Dr. James A. Lewis (CSIS). A couple of interesting metaphors. He compares cyberspace to a condominium and to a shopping mall, meaning that the space is all privately owned, and that neighbors have a compelling interest in one another’s behavior. Therefore all should be willing to submit to greater regulation. I’m inclined to agree with Borg’s statement (below) that government regulations are unlikely to keep pace with the rate of innovation. Rather than ask the government to certify that buildings are safe, wouldn’t we be better off with private certification of a standard of risk, as we currently do with automobiles, houses, and financial management? Computers and especially software are endlessly complicated, and don’t lend themselves well to the same type of governance as broadcast media and airplane safety.
Lewis also makes a crucial overstatement when he says that there are no rules on the Internet or that the Internet is a wild west. Actually many national and state authorities have control over Internet commerce, fraud, and even transborder crimes. At a more fundamental level, Lewis’ lawless vision of the Internet is fundamentally at odds with Internet governance over every layer of the Internet, from the development of hardware standards and Internet protocol, to the assignment of names and numbers, to the software that runs servers and home desktops. Re-read Lessig, and see if you can imagine the Internet truly without rules.
Scott Borg (US-CCU). Focuses on 3 central problems: (1) the conflict is already here; (2) cyber conflict threatens future American prosperity; (3) fixing markets is the key to improving cyber security. I agree with Borg, but then I’m biased.

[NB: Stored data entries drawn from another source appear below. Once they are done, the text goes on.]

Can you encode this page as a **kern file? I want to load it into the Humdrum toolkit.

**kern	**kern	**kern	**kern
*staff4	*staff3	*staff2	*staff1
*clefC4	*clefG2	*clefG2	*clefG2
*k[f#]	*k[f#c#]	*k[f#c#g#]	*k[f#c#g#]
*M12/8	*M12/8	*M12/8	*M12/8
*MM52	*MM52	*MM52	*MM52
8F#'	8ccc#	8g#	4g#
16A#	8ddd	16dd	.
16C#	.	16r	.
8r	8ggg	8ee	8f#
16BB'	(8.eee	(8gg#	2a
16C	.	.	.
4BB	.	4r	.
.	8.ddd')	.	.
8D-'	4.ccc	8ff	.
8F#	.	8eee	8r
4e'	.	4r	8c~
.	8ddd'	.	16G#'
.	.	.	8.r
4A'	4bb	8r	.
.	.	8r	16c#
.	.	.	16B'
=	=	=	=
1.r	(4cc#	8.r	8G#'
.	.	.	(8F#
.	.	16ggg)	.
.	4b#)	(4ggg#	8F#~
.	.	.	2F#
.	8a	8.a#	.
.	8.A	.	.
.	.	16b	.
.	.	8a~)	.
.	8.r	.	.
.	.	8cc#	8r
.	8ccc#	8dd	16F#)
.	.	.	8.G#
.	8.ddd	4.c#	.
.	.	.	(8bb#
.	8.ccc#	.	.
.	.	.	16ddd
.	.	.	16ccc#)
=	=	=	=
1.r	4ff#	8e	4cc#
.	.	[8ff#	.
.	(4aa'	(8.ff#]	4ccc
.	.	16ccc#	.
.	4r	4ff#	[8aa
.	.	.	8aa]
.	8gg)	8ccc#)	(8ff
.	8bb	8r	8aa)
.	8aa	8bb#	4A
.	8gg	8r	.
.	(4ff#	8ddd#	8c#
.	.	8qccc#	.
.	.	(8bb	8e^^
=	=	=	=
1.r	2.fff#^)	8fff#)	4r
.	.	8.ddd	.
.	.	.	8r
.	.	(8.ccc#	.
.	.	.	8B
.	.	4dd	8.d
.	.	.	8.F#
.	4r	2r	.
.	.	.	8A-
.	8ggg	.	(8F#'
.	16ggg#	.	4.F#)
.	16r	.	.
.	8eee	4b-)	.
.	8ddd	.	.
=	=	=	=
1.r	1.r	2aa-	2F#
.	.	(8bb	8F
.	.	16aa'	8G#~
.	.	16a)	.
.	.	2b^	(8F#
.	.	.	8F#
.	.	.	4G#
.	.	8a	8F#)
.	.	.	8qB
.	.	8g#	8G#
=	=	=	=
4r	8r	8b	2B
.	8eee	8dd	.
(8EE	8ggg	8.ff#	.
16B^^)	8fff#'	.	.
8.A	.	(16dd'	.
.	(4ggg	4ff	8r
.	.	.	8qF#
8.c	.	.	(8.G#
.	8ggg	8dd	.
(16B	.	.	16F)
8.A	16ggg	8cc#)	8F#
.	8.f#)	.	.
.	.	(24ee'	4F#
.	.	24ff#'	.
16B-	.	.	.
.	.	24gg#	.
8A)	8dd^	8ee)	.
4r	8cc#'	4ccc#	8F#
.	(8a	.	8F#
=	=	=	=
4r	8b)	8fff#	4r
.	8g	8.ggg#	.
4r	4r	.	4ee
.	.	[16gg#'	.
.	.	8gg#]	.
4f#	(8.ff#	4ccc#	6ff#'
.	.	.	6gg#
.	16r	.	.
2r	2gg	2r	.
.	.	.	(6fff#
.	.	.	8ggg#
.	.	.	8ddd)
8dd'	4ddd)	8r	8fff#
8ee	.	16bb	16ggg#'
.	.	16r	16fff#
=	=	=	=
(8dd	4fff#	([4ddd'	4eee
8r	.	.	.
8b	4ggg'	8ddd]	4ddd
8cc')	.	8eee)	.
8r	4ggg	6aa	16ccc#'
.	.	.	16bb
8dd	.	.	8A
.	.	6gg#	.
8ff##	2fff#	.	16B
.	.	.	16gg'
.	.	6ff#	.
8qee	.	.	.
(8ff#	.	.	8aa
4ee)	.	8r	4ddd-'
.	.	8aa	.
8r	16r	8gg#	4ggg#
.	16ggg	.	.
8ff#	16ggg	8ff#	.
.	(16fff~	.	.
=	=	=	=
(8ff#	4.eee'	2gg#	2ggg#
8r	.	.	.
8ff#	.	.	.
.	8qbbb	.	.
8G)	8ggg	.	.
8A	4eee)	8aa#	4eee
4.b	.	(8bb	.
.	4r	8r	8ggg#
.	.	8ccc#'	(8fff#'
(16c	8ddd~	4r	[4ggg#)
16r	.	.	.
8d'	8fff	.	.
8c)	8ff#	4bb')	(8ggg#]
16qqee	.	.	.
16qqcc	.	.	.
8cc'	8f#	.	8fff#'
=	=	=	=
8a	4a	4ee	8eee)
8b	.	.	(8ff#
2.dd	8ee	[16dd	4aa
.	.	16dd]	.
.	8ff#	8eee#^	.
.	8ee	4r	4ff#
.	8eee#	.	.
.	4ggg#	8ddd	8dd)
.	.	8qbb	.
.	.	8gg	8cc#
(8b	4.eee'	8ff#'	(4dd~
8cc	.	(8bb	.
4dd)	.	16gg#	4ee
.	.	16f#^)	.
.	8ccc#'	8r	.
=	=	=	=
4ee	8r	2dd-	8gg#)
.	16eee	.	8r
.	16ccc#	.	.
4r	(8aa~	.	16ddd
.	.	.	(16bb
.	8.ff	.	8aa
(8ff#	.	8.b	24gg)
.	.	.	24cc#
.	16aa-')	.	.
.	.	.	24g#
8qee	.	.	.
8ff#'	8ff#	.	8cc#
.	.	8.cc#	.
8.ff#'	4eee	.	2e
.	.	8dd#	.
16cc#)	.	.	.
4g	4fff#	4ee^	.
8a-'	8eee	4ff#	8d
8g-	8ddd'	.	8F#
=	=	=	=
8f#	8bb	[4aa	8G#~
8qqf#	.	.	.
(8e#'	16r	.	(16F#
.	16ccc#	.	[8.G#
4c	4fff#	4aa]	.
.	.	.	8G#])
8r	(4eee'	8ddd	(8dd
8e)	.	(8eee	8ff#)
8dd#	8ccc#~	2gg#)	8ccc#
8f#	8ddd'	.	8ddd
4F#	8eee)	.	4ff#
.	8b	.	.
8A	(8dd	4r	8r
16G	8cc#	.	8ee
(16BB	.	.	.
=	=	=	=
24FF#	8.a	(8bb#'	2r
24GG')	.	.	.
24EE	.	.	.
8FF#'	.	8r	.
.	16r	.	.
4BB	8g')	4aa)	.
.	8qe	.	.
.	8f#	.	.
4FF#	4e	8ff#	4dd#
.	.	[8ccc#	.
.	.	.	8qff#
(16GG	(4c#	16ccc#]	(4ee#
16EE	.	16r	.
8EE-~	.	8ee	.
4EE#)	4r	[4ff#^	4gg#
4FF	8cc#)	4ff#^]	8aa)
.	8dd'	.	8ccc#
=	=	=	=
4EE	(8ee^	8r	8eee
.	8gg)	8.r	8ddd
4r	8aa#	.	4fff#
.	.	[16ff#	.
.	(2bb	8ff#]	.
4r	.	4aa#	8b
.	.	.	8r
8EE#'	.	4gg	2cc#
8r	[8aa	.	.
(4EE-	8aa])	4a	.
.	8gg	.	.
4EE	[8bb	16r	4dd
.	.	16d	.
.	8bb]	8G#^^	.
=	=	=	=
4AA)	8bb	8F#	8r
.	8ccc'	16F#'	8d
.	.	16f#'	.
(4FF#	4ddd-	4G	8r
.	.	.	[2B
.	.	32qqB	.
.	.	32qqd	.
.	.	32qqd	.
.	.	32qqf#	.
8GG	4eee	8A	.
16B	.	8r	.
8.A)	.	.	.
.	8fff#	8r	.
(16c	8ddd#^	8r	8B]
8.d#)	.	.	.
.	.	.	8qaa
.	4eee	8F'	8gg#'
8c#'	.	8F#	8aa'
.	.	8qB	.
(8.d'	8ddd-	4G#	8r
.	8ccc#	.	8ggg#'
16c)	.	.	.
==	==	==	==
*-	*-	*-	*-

Rear Admiral James Arden Barnett, Jr., Ret. (FCC). An interesting point of view. I don’t have any problem with DHS assisting the country with situational awareness, but the philosophy of defense is extremely centralized. The greatest specific policy errors of homeland security in the last ten years have been efforts to provide one-size-fits-all information and requirements from a central national office: the national threat level scale, vastly increased expenditures on passenger screening at airports, and advice on creating a safe room for chemical gas attacks inside your home. There are too many computers, and too many businesses to expect that federal marshals can secure their IT infrastructure for them. Effective homeland defense will require businesses and individuals to have cheap, effective, and secure choices to accomplish the things they already know how to do: run their businesses and their households.